(537d) An All-in-One Approach for Training Deep Learning-Based Control Laws
AIChE Annual Meeting
Wednesday, November 18, 2020 - 8:45am to 9:00am
Model predictive control (MPC) provides a general framework for controlling nonlinear systems. However, the high online computational latency limits the scope of its application for systems with fast dynamics. One way to enable the real-time application of MPC is to approximate the implicit MPC control law with a neural network [1,2,3]. The hypothesis of this approach is that a deep learning neural network can sufficiently approximate the nonlinear behavior of MPC, but at a negligible online computational cost that is significantly better than that of a full-fledged MPC. For linear systems with quadratic cost function, a neural network with rectified linear units as activation functions can exactly represent piecewise affine optimal control laws .
An essential aspect of the above-mentioned approaches is the training of large dimensional neural networks.

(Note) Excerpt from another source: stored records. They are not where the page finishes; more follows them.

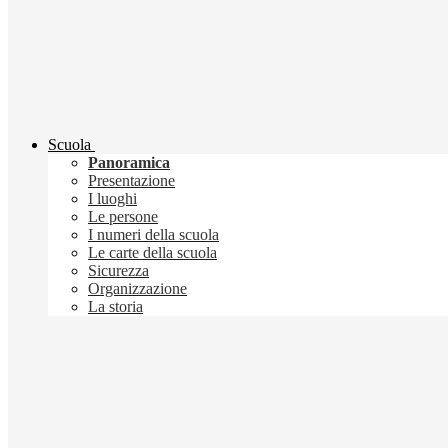
Scuola
Panoramica
Presentazione
I luoghi
Le persone
I numeri della scuola
Le carte della scuola
Sicurezza
Organizzazione
La storia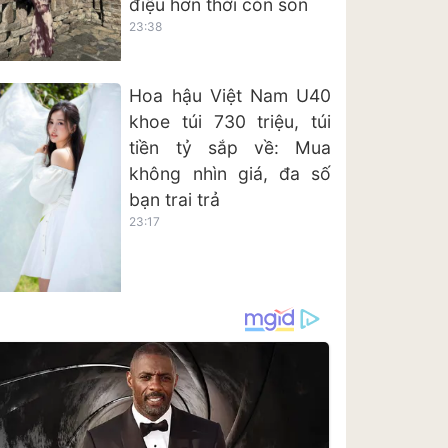
điệu hơn thời còn son
23:38
Hoa hậu Việt Nam U40
khoe túi 730 triệu, túi
tiền tỷ sắp về: Mua
không nhìn giá, đa số
bạn trai trả
23:17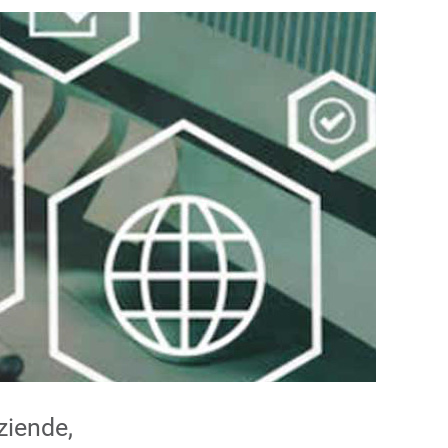
ziende,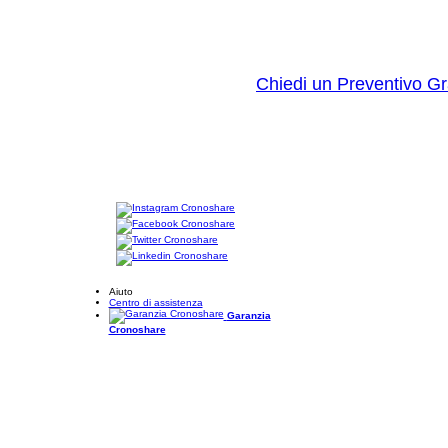
Chiedi un Preventivo Gr
Aiuto
Centro di assistenza
Garanzia
Cronoshare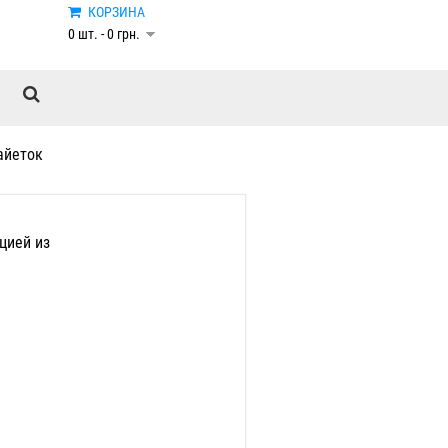
КОРЗИНА
0 шт. - 0 грн.
айеток
цией из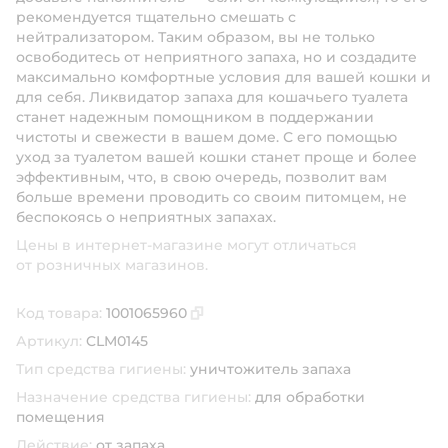
рекомендуется тщательно смешать с
нейтрализатором. Таким образом, вы не только
освободитесь от неприятного запаха, но и создадите
максимально комфортные условия для вашей кошки и
для себя. Ликвидатор запаха для кошачьего туалета
станет надежным помощником в поддержании
чистоты и свежести в вашем доме. С его помощью
уход за туалетом вашей кошки станет проще и более
эффективным, что, в свою очередь, позволит вам
больше времени проводить со своим питомцем, не
беспокоясь о неприятных запахах.
Цены в интернет-магазине могут отличаться
от розничных магазинов.
Код товара:
1001065960
Скопировать код товара
Артикул:
CLM0145
Тип средства гигиены:
уничтожитель запаха
Назначение средства гигиены:
для обработки
помещения
Действие:
от запаха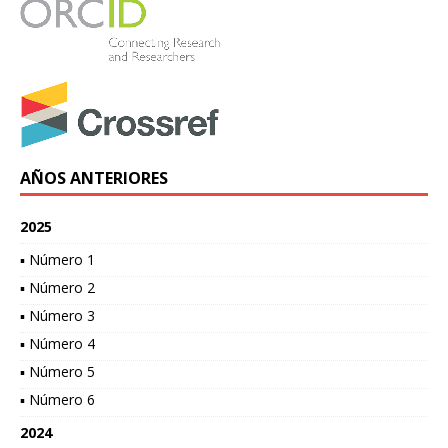
AÑOS ANTERIORES
2025
▪ Número 1
▪ Número 2
▪ Número 3
▪ Número 4
▪ Número 5
▪ Número 6
2024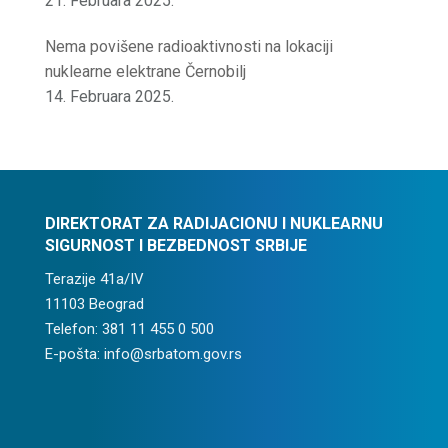
21. Februara 2025.
Nema povišene radioaktivnosti na lokaciji
nuklearne elektrane Černobilj
14. Februara 2025.
DIREKTORAT ZA RADIJACIONU I NUKLEARNU
SIGURNOST I BEZBEDNOST SRBIJE
Terazije 41a/IV
11103 Beograd
Telefon: 381 11 455 0 500
E-pošta: info@srbatom.gov.rs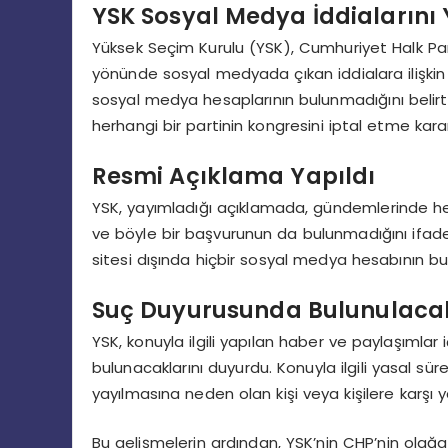
YSK Sosyal Medya İddialarını 
Yüksek Seçim Kurulu (YSK), Cumhuriyet Halk Parti
yönünde sosyal medyada çıkan iddialara ilişkin 
sosyal medya hesaplarının bulunmadığını belir
herhangi bir partinin kongresini iptal etme karar
Resmi Açıklama Yapıldı
YSK, yayımladığı açıklamada, gündemlerinde herh
ve böyle bir başvurunun da bulunmadığını ifade 
sitesi dışında hiçbir sosyal medya hesabının bul
Suç Duyurusunda Bulunulaca
YSK, konuyla ilgili yapılan haber ve paylaşımla
bulunacaklarını duyurdu. Konuyla ilgili yasal sür
yayılmasına neden olan kişi veya kişilere karşı ya
Bu gelişmelerin ardından, YSK’nin CHP’nin olağan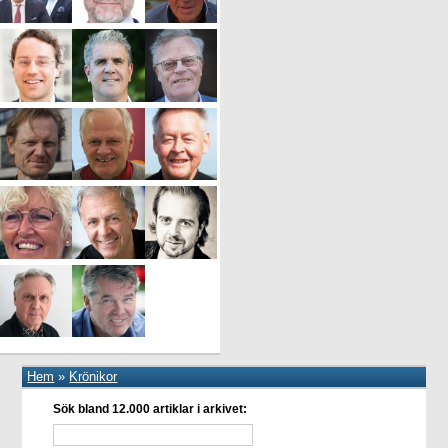
Hem
»
Krönikor
Sök bland 12.000 artiklar i arkivet: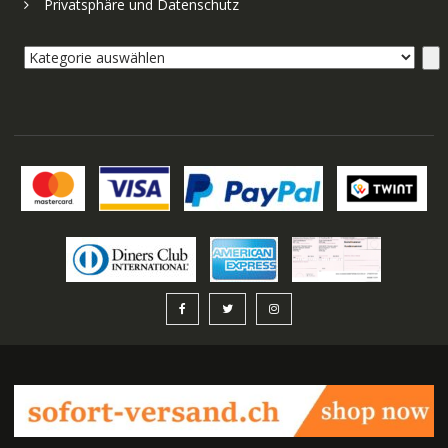
Privatsphäre und Datenschutz
Kategorie
auswählen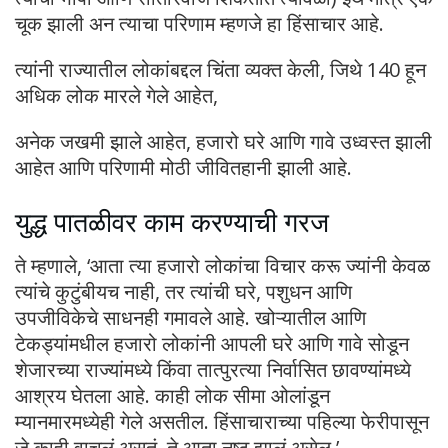
चूक झाली अन त्याचा परिणाम म्हणजे हा हिंसाचार आहे.
त्यांनी राज्यातील लोकांबद्दल चिंता व्यक्त केली, जिथे 140 हून
अधिक लोक मारले गेले आहेत,
अनेक जखमी झाले आहेत, हजारो घरे आणि गावे उध्वस्त झाली
आहेत आणि परिणामी मोठी जीवितहानी झाली आहे.
युद्ध पातळीवर काम करण्याची गरज
ते म्हणाले, ‘आता त्या हजारो लोकांचा विचार करू ज्यांनी केवळ
त्यांचे कुटुंबीयच नाही, तर त्यांची घरे, पशुधन आणि
उपजीविकेचे साधनही गमावले आहे. खोऱ्यातील आणि
टेकड्यांमधील हजारो लोकांनी आपली घरे आणि गावे सोडून
शेजारच्या राज्यांमध्ये किंवा तात्पुरत्या निर्वासित छावण्यांमध्ये
आश्रय घेतला आहे. काही लोक सीमा ओलांडून
म्यानमारमध्येही गेले असतील. हिंसाचाराच्या पहिल्या फेरीपासून
जे काही वाचलं असतं, ते आता नष्ट झालं असेल.’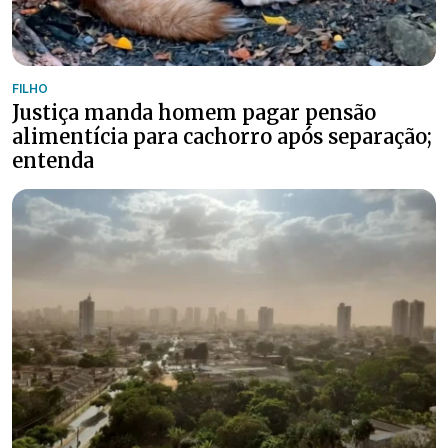
FILHO
Justiça manda homem pagar pensão
alimentícia para cachorro após separação;
entenda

Many researchers follow the "optimize then train" protocol. The idea in these algorithms is to simulate the optimal controller, generate corresponding state and optimal control action data pairs and then use these data to train a neural network via supervised learning to approximate the original optimal controller. Unfortunately, this conventional "optimize then train" protocol is not guaranteed to work on nonlinear systems. For nonlinear systems, it is possible that multiple optimal control actions exit for the same initial state. In this case, the MPC control law is a set-valued function. The non-uniqueness of the state-action data pairs makes it impossible to learn the underlying MPC control law through this two-step approach, as illustrated in Figure 1. Even if the uniqueness of optimal control actions is guaranteed, the optimal control problem might have multiple local optimal control actions, which are typically identified using local solvers. Moreover, for general nonlinear systems, no neural network structure with finite neurons can guarantee an exact representation of the MPC control laws. The training error of the neural network can lead to sub-optimal control actions and state constraint violations. The resulting errors could potentially accumulate over time and eventually making the neural network deviate significantly from the optimal control.

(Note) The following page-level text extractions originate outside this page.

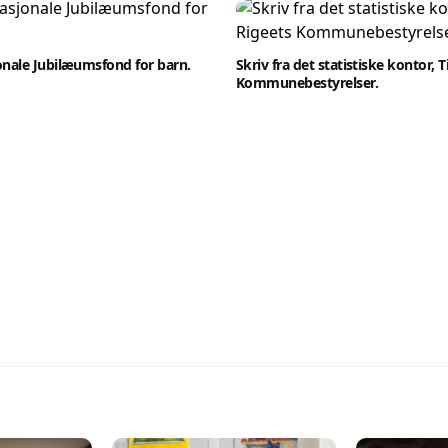
onale Jubilæumsfond for barn.
Skriv fra det statistiske kontor, T
Kommunebestyrelser.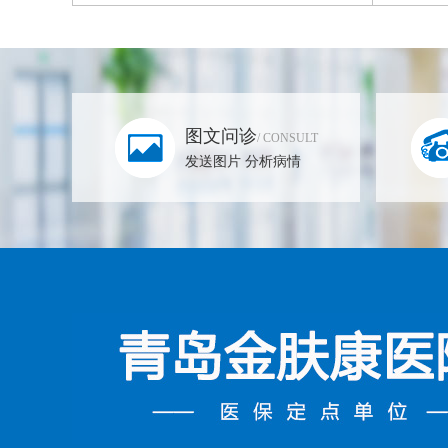
图文问诊
/ CONSULT
发送图片 分析病情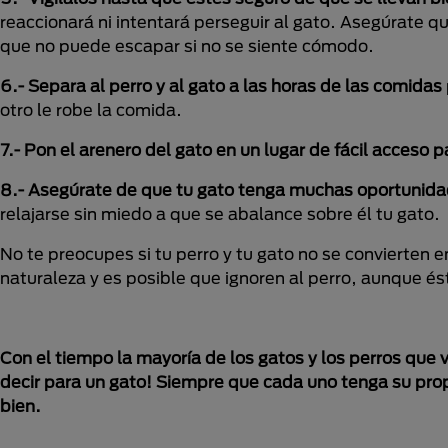
reaccionará ni intentará perseguir al gato. Asegúrate qu
que no puede escapar si no se siente cómodo.
6.- Separa al perro y al gato a las horas de las comidas
otro le robe la comida.
7.- Pon el arenero del gato en un lugar de fácil acceso p
8.- Asegúrate de que tu gato tenga muchas oportunid
relajarse sin miedo a que se abalance sobre él tu gato.
No te preocupes si tu perro y tu gato no se convierten
naturaleza y es posible que ignoren al perro, aunque és
Con el tiempo la mayoría de los gatos y los perros qu
decir para un gato! Siempre que cada uno tenga su propi
bien.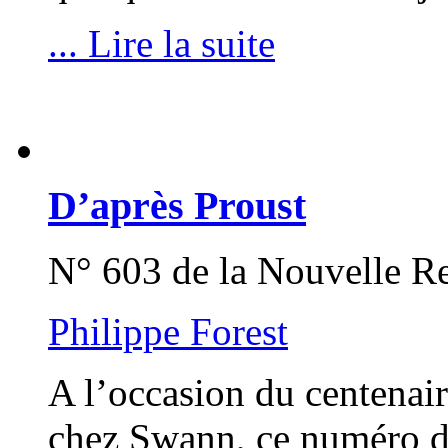
... Lire la suite
D’après Proust
N° 603 de la Nouvelle R
Philippe Forest
A l’occasion du centenair
chez Swann, ce numéro d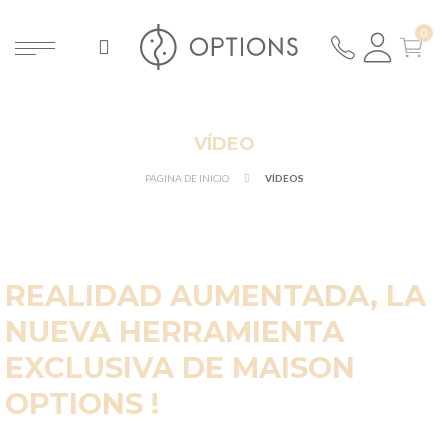
VÍDEO
PÁGINA DE INICIO
VÍDEOS
REALIDAD AUMENTADA, LA
NUEVA HERRAMIENTA
EXCLUSIVA DE MAISON
OPTIONS !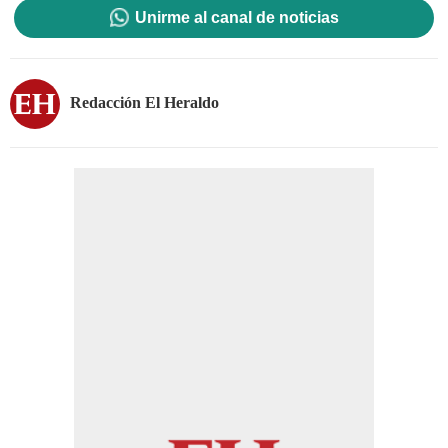
Unirme al canal de noticias
Redacción El Heraldo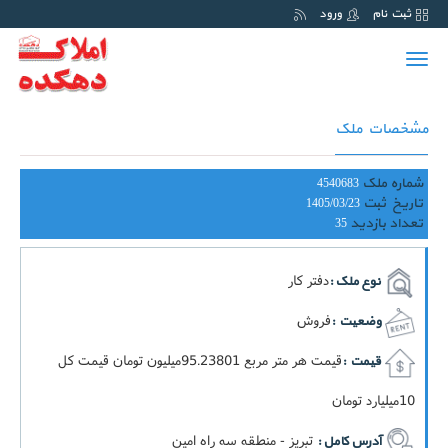
ثبت نام
ورود
Toggle
navigation
مشخصات ملک
شماره ملک
4540683
تاریخ ثبت
1405/03/23
تعداد بازدید
35
دفتر کار
نوع ملک :
فروش
وضعیت :
قيمت هر متر مربع 95.23801ميليون تومان قيمت کل
قیمت :
10ميليارد تومان
تبریز - منطقه سه راه امین
آدرس کامل :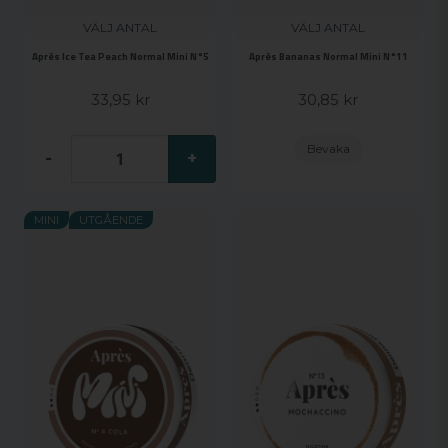
VÄLJ ANTAL
VÄLJ ANTAL
Après Ice Tea Peach Normal Mini N°5
Après Bananas Normal Mini N°11
33,95 kr
30,85 kr
Bevaka
-
+
MINI
UTGÅENDE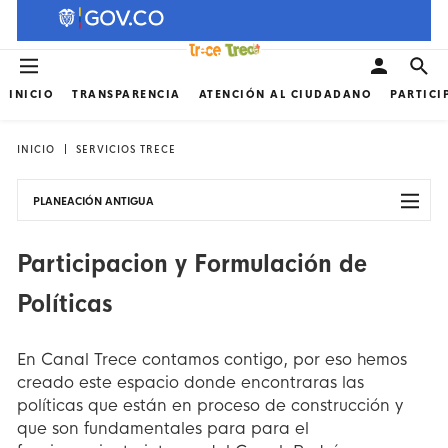
INICIO
TRANSPARENCIA
ATENCIÓN AL CIUDADANO
PARTICI
INICIO
SERVICIOS TRECE
PLANEACIÓN ANTIGUA
Participacion y Formulación de
Políticas
En Canal Trece contamos contigo, por eso hemos
creado este espacio donde encontraras las
políticas que están en proceso de construcción y
que son fundamentales para para el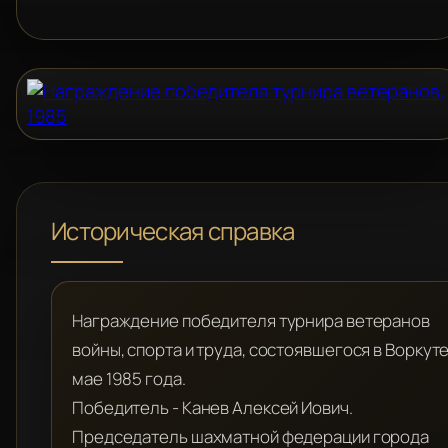
Историческая справка
Награждение победителя турнира ветеранов
войны, спорта и труда, состоявшегося в Воркуте
мае 1985 года.
Победитель - Канев Алексей Иович.
Председатель шахматной федерации города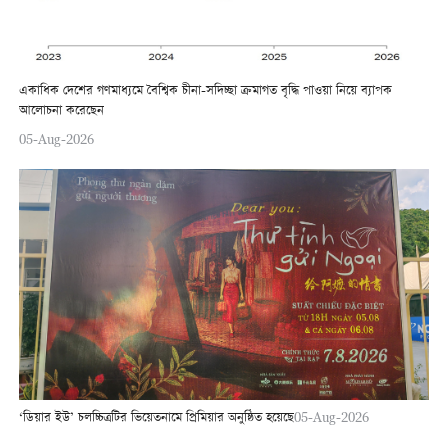
একাধিক দেশের গণমাধ্যমে বৈশ্বিক চীনা-সদিচ্ছা ক্রমাগত বৃদ্ধি পাওয়া নিয়ে ব্যাপক
আলোচনা করেছেন
05-Aug-2026
‘ডিয়ার ইউ’ চলচ্চিত্রটির ভিয়েতনামে প্রিমিয়ার অনুষ্ঠিত হয়েছে
05-Aug-2026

We propose a new "optimize and train" method that combines the steps of data generation and neural network training into one single large-scale stochastic optimization problem. This approach directly optimizes the closed loop performance of the DNN controller over a number of possible initial states. Directly optimizing the control law instead of control actions avoids the difficulty caused by the nonuniqueness of optimal control actions, as shown in Figure 2. Moreover, all constraints are guaranteed to be satisfied for all initial state scenarios considered in the optimization, while this guarantee does not hold for the conventional "optimize then train" method. We also propose methods to ensure constraints satisfaction for all possible initial states. The critical challenge is the solution a large-scale nonlinear stochastic optimization problem. However, tremendous progress has been made recently in the field of stochastic optimization that allows us to design and implement efficient local and global algorithms [5,6]. Besides directly using stochastic optimization solvers, we also proposed a recurrent neural network formulation for nonlinear systems with input constraints and soft state constraints. This approach can take advantage of existing packages (e.g., TensorFlow) in the machine learning community and can potentially tackle extreme-scale problems efficiently with GPUs. The benefits of our all-in-one approach over the conventional ``optimize then train" protocol is illustrated through numerical results.